Coexistence of zinc and iron augmented oxidative injuries in the nigrostriatal dopaminergic system of SD rats

Clinical studies have demonstrated an excess of transition metals, including zinc and iron, in the substantia nigra (SN) of Parkinson's patients. In the present study, the neurotoxic effect of zinc was investigated using iron as a positive control. Addition of zinc or iron to brain homogenates increased lipid peroxidation. Zinc was less potent than iron in inducing lipid peroxidation. Coincubation with desferrioxamine prevented zinc- and iron-induced lipid peroxidation. Furthermore, glutathione (GSH), S-nitroso-N-acetylpenicillamine, or melatonin inhibited zinc-induced lipid peroxidation.
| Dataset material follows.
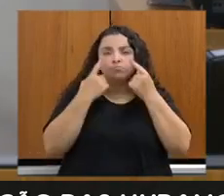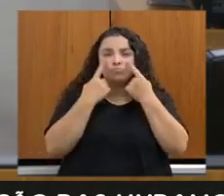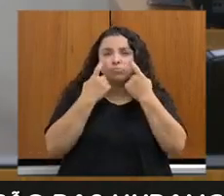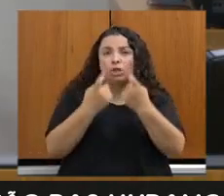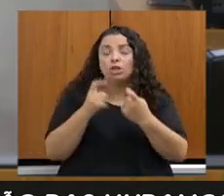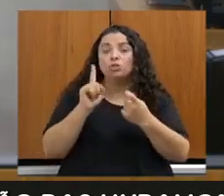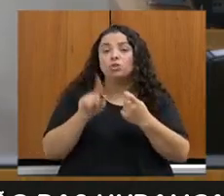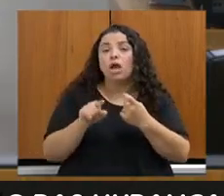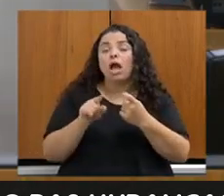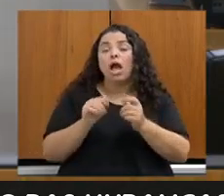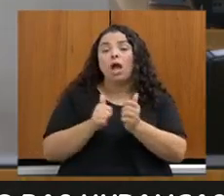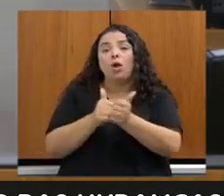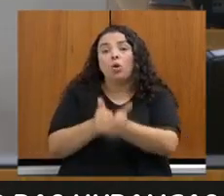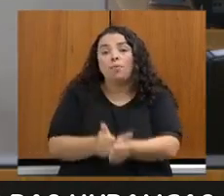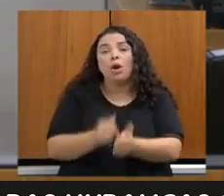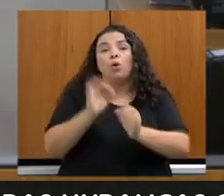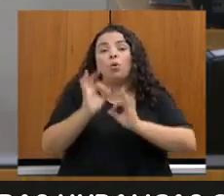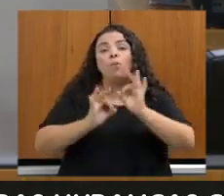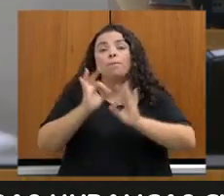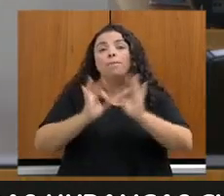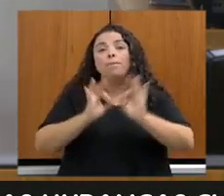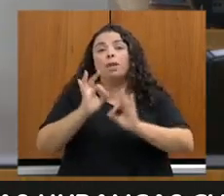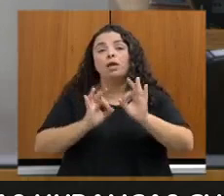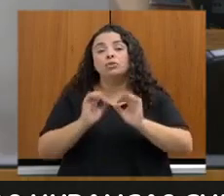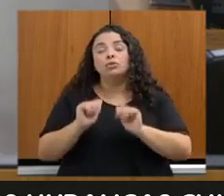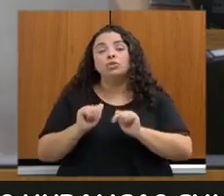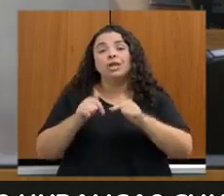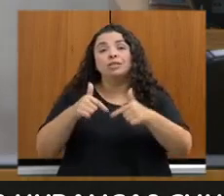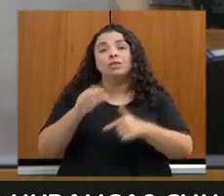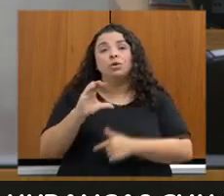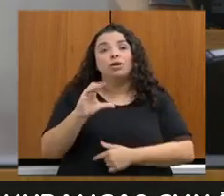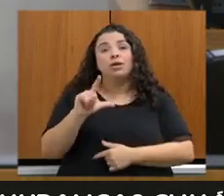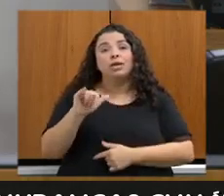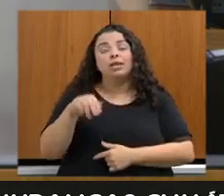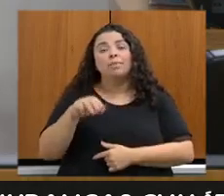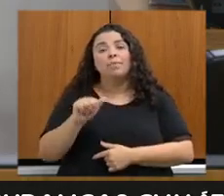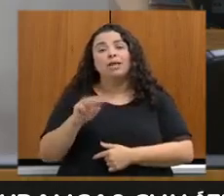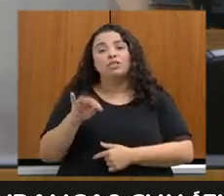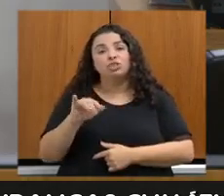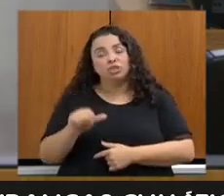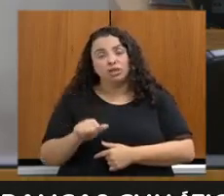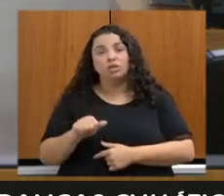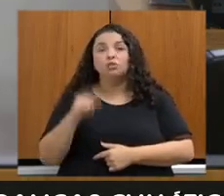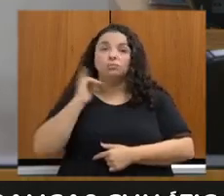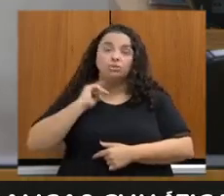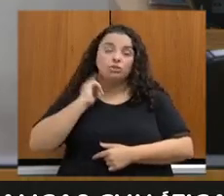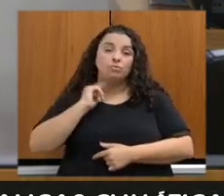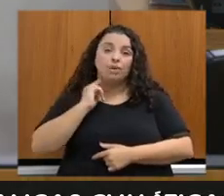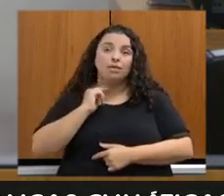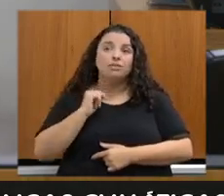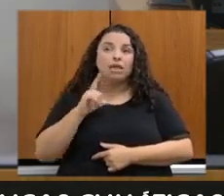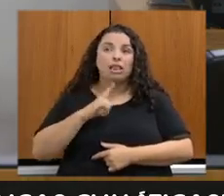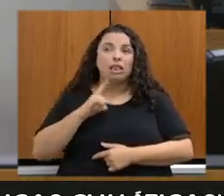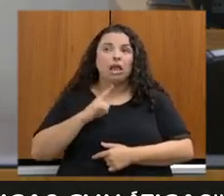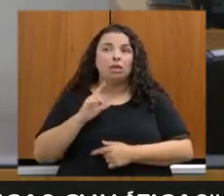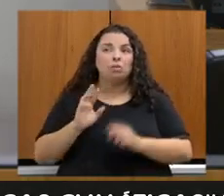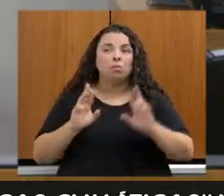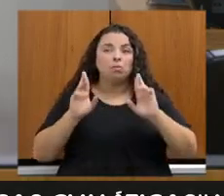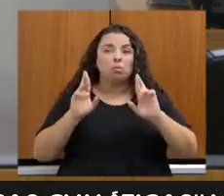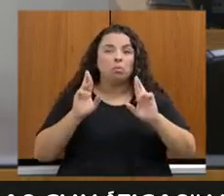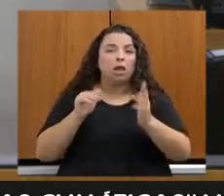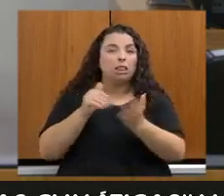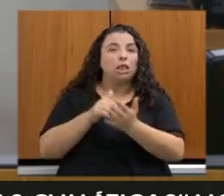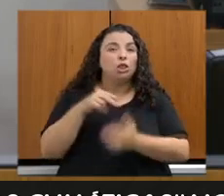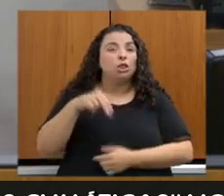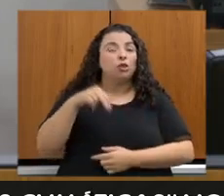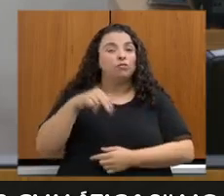Plano de Ação Climática de Minas Gerais, com conclusão prevista para novembro de 2022, assegurando que toda a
The oxidative effect of zinc was further investigated in anesthetized rats. Seven days after intranigral infusion of zinc, lipid peroxidation was elevated in the infused SN, and dopamine content and tyrosine hydroxylase-positive axons were decreased in the ipsilateral striatum. Zinc was less potent than iron in inducing neurodegeneration in vivo. L-Buthionine-[S,R]-sulfoximine pretreatment (i.c.v.), which depletes cellular GSH levels, enhanced zinc-induced oxidative injuries in the nigrostriatal dopaminergic system. Moreover, simultaneous infusion of zinc and iron appeared to augment oxidative injuries in rat brain. Taken together, our results demonstrate that intranigral infusion of zinc caused degeneration of the nigrostriatal dopaminergic system in rat brain. Furthermore, coexistence of zinc and iron augmented oxidative injuries in rat brain. These findings indicate that both zinc and iron contribute to the etiology of Parkinsonism.